Writing in the Post, JohnPodhoretz wrote of an increasing number of panhandlers and car trashings that he said are the first signs of disorder.
Citing a June 20th article from a web site called the West Side Rag, Podhoretz wrote: “In the past 28 days, 17 cars have been broken into on Riverside Drive above 86th street. . . Fourteen break-ins have also occurred on Central Park West in the past 28 days.”
So what’s going on? Why, if crime is declining, do these New Yorkers fear the city is about to return to the bad old days of the 1990s, the 1980s and the 1970s?
At the heart of their fear is the perception that Mayor de Blasio — who won election by exploiting the stop-and-frisk policy — is a social reformer at the expense of city’s safety.
The mayor de Blasio most resembles is John Lindsay. Lindsay was so attuned to the sensibilities of black New Yorkers and so fearful of a riot if the sensibilities were not attended to that he violated a tenet of mayoral leadership. After a white police officer was murdered inside a Nation of Islam mosque in Harlem following a phony 911 call, Lindsay did not attend the officer’s funeral. And he ordered his police commissioner not to either.
Forty-two years later, De Blasio has effectively presented himself as the city’s first black mayor in a way that the city’s more racially inclusive actual first black mayor, David Dinkins, never did.
One of de Blasio’s first mayoral acts regarding the police department was to ignore his police commissioner and make a backstage phone call to a black deputy chief to secure the release of Bishop Orlando Findlayter, a black political supporter, detained by police.
More recently, de Blasio awarded $40 million to five black victims wrongfully convicted of raping the white Central Park jogger. This, despite the fact that a number of lawyers have maintained the city had a winnable case in court, largely because at the time of the rape the five were assaulting other people in the park.
At the same time, de Blasio said he was opposed to hiring 1,000 more cops, saying he thought the current force of 35,000 is adequate to fight crime.
One of de Blasio’s key advisers is Al Sharpton, the most racially polarizing figure in the city, who made his reputation by lying about the phony rape of a black girl, supposedly by a group of whites, and by exploiting racial incidents like the Crown Heights riot.
While Bloomberg and Kelly paid homage to Sharpton while holding their noses, de Blasio has embraced him.
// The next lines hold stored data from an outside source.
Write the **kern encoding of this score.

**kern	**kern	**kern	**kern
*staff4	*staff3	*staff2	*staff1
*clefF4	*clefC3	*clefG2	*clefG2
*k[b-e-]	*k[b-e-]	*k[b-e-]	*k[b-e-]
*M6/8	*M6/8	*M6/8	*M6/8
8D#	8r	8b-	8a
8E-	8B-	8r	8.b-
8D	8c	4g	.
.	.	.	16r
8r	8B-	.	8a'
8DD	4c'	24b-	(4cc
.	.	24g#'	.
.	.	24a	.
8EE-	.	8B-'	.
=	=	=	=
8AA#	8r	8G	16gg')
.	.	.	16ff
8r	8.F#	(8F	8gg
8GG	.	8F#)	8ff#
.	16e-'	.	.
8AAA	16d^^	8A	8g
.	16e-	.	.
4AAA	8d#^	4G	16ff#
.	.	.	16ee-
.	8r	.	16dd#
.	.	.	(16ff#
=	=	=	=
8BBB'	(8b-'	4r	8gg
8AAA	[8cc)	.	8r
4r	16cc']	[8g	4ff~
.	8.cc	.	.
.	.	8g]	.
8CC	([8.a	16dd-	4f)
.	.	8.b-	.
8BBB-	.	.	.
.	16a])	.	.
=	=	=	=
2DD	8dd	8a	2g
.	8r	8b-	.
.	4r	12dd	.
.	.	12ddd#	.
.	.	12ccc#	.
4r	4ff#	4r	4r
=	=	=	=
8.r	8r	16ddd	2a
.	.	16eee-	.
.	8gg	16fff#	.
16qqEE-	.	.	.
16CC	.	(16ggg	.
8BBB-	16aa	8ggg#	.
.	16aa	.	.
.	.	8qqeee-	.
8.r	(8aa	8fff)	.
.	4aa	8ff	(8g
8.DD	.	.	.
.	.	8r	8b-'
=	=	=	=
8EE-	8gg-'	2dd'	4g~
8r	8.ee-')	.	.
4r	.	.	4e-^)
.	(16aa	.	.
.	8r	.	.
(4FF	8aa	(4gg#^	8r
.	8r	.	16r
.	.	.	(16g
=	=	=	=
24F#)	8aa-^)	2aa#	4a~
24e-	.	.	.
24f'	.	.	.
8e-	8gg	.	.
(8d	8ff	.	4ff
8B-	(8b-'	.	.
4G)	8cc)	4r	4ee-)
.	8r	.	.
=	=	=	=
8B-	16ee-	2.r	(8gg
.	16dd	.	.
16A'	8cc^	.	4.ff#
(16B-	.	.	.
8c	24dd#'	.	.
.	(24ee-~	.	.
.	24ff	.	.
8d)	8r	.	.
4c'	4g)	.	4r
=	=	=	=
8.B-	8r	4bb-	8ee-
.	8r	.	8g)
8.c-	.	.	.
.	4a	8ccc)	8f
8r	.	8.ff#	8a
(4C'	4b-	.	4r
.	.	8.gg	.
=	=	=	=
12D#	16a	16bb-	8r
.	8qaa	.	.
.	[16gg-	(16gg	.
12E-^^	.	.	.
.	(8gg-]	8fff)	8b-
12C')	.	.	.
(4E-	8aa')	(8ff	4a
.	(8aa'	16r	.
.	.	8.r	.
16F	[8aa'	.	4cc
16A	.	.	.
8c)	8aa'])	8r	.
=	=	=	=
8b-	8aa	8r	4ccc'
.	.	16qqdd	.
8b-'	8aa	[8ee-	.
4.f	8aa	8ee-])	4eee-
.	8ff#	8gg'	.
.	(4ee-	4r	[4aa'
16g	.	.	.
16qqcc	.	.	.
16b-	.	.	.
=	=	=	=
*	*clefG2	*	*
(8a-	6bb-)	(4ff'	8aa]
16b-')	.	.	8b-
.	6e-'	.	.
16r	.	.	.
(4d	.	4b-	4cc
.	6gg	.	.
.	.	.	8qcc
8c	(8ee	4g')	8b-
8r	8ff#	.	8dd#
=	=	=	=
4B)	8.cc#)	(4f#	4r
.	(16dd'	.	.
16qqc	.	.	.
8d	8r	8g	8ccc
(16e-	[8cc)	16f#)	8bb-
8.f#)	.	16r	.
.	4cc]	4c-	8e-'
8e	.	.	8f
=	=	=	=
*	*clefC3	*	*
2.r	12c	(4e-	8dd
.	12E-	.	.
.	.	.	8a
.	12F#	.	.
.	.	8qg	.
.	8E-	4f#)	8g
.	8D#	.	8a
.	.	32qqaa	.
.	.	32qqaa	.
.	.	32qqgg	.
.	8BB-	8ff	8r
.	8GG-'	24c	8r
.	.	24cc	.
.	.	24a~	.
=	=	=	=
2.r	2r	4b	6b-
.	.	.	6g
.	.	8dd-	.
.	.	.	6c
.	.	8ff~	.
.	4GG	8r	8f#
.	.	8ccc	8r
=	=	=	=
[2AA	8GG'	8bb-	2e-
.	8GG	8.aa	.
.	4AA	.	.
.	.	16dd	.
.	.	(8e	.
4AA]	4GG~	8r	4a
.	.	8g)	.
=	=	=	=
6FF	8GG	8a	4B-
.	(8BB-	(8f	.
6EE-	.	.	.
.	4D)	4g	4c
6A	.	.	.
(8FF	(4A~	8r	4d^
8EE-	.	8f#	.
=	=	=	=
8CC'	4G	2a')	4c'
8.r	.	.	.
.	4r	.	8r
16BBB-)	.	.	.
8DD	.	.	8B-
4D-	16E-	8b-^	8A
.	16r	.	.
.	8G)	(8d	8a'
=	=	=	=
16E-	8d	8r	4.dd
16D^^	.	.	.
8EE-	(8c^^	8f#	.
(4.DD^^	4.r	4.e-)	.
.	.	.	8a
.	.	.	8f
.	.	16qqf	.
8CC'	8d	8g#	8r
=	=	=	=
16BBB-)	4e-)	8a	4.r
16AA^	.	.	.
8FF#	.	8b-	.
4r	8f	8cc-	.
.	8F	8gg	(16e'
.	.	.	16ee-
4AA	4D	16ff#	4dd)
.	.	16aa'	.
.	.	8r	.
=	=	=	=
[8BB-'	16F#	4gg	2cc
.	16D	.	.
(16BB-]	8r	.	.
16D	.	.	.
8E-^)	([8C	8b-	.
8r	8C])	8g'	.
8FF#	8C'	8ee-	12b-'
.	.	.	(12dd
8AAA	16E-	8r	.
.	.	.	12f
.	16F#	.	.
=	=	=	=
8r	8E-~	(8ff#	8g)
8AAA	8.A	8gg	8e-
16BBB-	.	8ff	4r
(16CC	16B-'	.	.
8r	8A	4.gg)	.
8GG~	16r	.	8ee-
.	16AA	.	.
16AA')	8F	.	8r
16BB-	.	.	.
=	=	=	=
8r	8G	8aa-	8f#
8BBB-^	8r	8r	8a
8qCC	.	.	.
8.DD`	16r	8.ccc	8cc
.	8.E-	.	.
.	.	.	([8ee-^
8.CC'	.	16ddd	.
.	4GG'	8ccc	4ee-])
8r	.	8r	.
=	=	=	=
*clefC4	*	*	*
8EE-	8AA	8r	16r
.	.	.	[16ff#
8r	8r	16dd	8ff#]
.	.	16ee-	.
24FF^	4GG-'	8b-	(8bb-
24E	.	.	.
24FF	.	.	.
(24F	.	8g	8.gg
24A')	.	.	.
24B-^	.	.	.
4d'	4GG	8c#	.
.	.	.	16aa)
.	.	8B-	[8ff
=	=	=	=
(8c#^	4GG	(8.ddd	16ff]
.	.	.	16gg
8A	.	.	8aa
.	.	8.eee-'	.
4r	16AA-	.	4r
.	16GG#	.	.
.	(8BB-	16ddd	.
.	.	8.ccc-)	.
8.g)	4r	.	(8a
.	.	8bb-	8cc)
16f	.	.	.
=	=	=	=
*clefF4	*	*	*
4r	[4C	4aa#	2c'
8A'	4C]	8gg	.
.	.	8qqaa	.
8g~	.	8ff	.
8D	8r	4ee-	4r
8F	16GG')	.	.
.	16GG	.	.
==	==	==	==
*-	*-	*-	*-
After it was revealed — yet again — that Sharpton was an informer for the FBI not just on the mob as he claimed, but on elected black officials, de Blasio appeared at Sharpton’s annual conference of his National Action League.
“I just want everyone to know I am proud to stand with Rev. Shaprton,” de Blasio said. “I am Rev. Sharpton’s fan. But there may be an even greater fan of Sharpton in my household: the first lady of our city, Chirlane McCray. And we both value his advice and guidance.”
Finally, there is Bratton. When it comes to policing, he has done it all. Twenty years ago, he turned around the city’s high crime rate.
But he learned a hard lesson. Despite his success, Mayor Rudy Giuliani fired him because he took center stage over his boss.
Today’s Bratton is not the Bratton we saw in 1994.
When de Blasio inserted himself into Bishop Findlayter’s arrest, Bratton said it was no big deal.
He accepted without public protest de Blasio's decision that he retain the department’s two highest officials, one black, the other Hispanic. Even under Giuliani, who besides being mayor considered himself the de facto police commissioner, Bratton was allowed to pick his top officials.